Created By : Jatin Gogia
Reviewed By : Rajasekhar Valipishetty
Last Updated : Apr 06, 2023
HCF Calculator using the Euclid Division Algorithm helps you to find the Highest common factor (HCF) easily for 980, 2456 i.e. 4 the largest integer that leaves a remainder zero for all numbers.
HCF of 980, 2456 is 4 the largest number which exactly divides all the numbers i.e. where the remainder is zero. Let us get into the working of this example.

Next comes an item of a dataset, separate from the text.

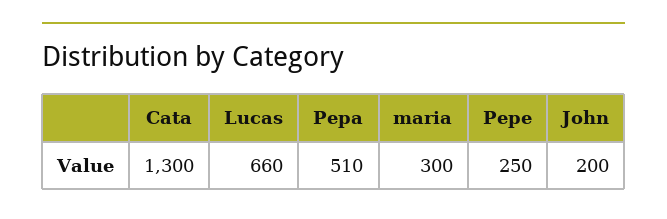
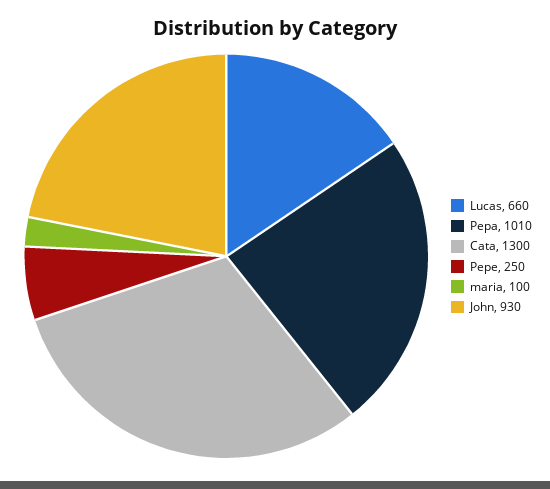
Pepa: 510 -> 1010
maria: 300 -> 100
John: 200 -> 930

Consider we have numbers 980, 2456 and we need to find the HCF of these numbers. To do so, we need to choose the largest integer first and then as per Euclid's Division Lemma a = bq + r where 0 ≤ r ≤ b
Highest common factor (HCF) of 980, 2456 is 4.
HCF(980, 2456) = 4
Highest common factor or Highest common divisor (hcd) can be calculated by Euclid's algotithm.
Highest common factor (HCF) of 980, 2456 is 4.

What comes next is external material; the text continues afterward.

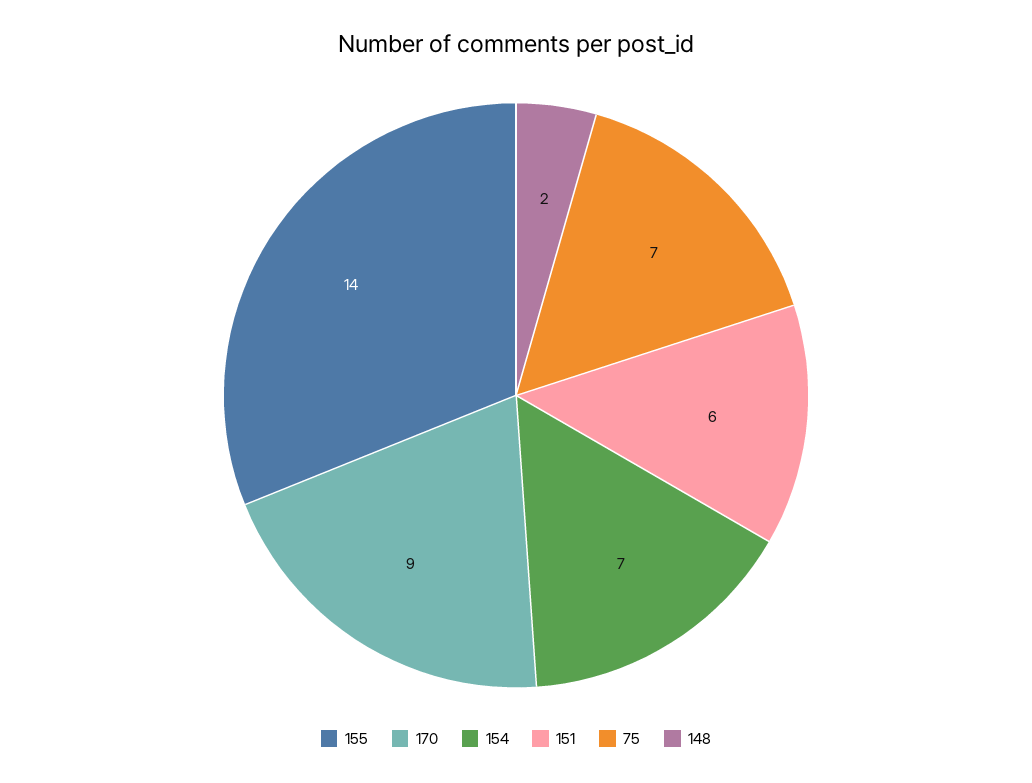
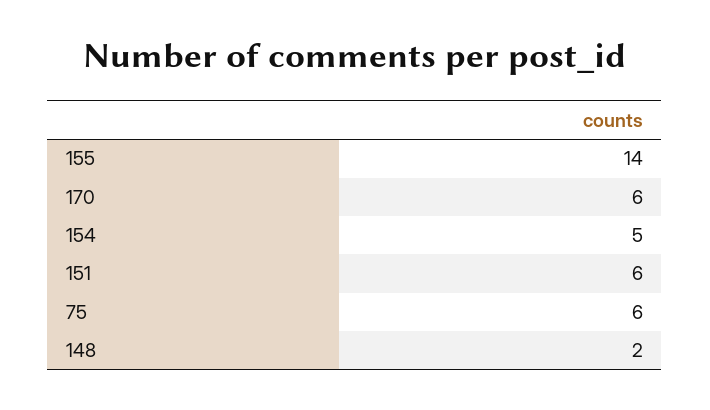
170: 9 -> 6
154: 7 -> 5
75: 7 -> 6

Step 1: Since 2456 > 980, we apply the division lemma to 2456 and 980, to get
2456 = 980 x 2 + 496
Step 2: Since the reminder 980 ≠ 0, we apply division lemma to 496 and 980, to get
980 = 496 x 1 + 484
Step 3: We consider the new divisor 496 and the new remainder 484, and apply the division lemma to get
496 = 484 x 1 + 12
We consider the new divisor 484 and the new remainder 12,and apply the division lemma to get
484 = 12 x 40 + 4
We consider the new divisor 12 and the new remainder 4,and apply the division lemma to get
12 = 4 x 3 + 0
The remainder has now become zero, so our procedure stops. Since the divisor at this stage is 4, the HCF of 980 and 2456 is 4
Notice that 4 = HCF(12,4) = HCF(484,12) = HCF(496,484) = HCF(980,496) = HCF(2456,980) .
Here are some samples of HCF using Euclid's Algorithm calculations.

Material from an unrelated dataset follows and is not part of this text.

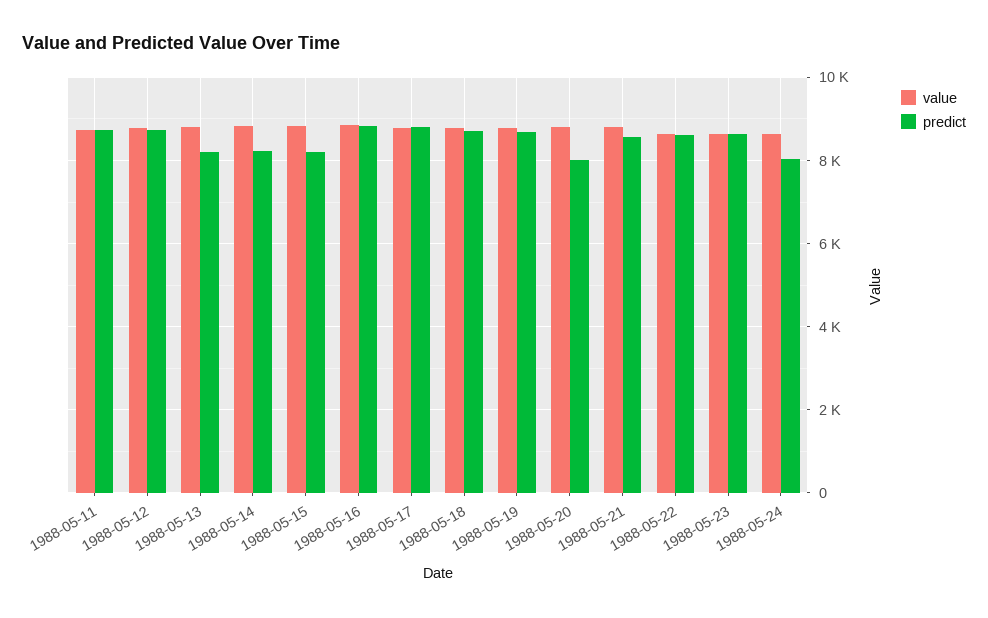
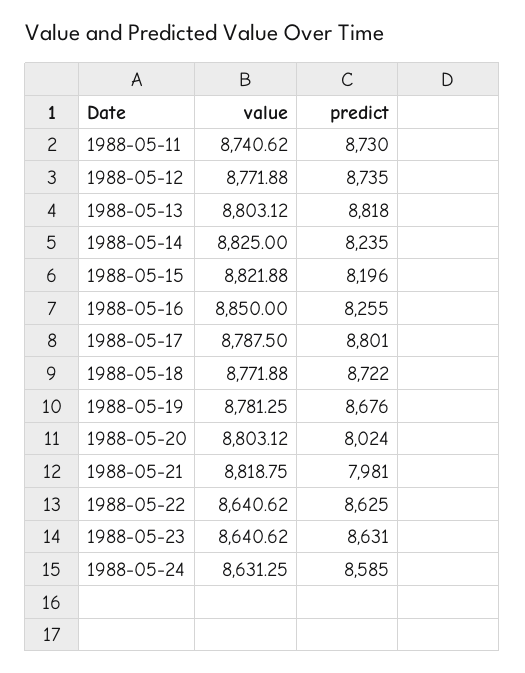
predict, 1988-05-13: 8200 -> 8818
predict, 1988-05-16: 8800 -> 8255
predict, 1988-05-21: 8600 -> 7981
predict, 1988-05-24: 8000 -> 8585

1. What is the Euclid division algorithm?
Answer: Euclid's Division Algorithm is a technique to compute the Highest Common Factor (HCF) of given positive integers.
2. what is the HCF of 980, 2456?
Answer: HCF of 980, 2456 is 4 the largest number that divides all the numbers leaving a remainder zero.
3. How to find HCF of 980, 2456 using Euclid's Algorithm?
Answer: For arbitrary numbers 980, 2456 apply Euclid’s Division Lemma in succession until you obtain a remainder zero. HCF is the remainder in the last but one step.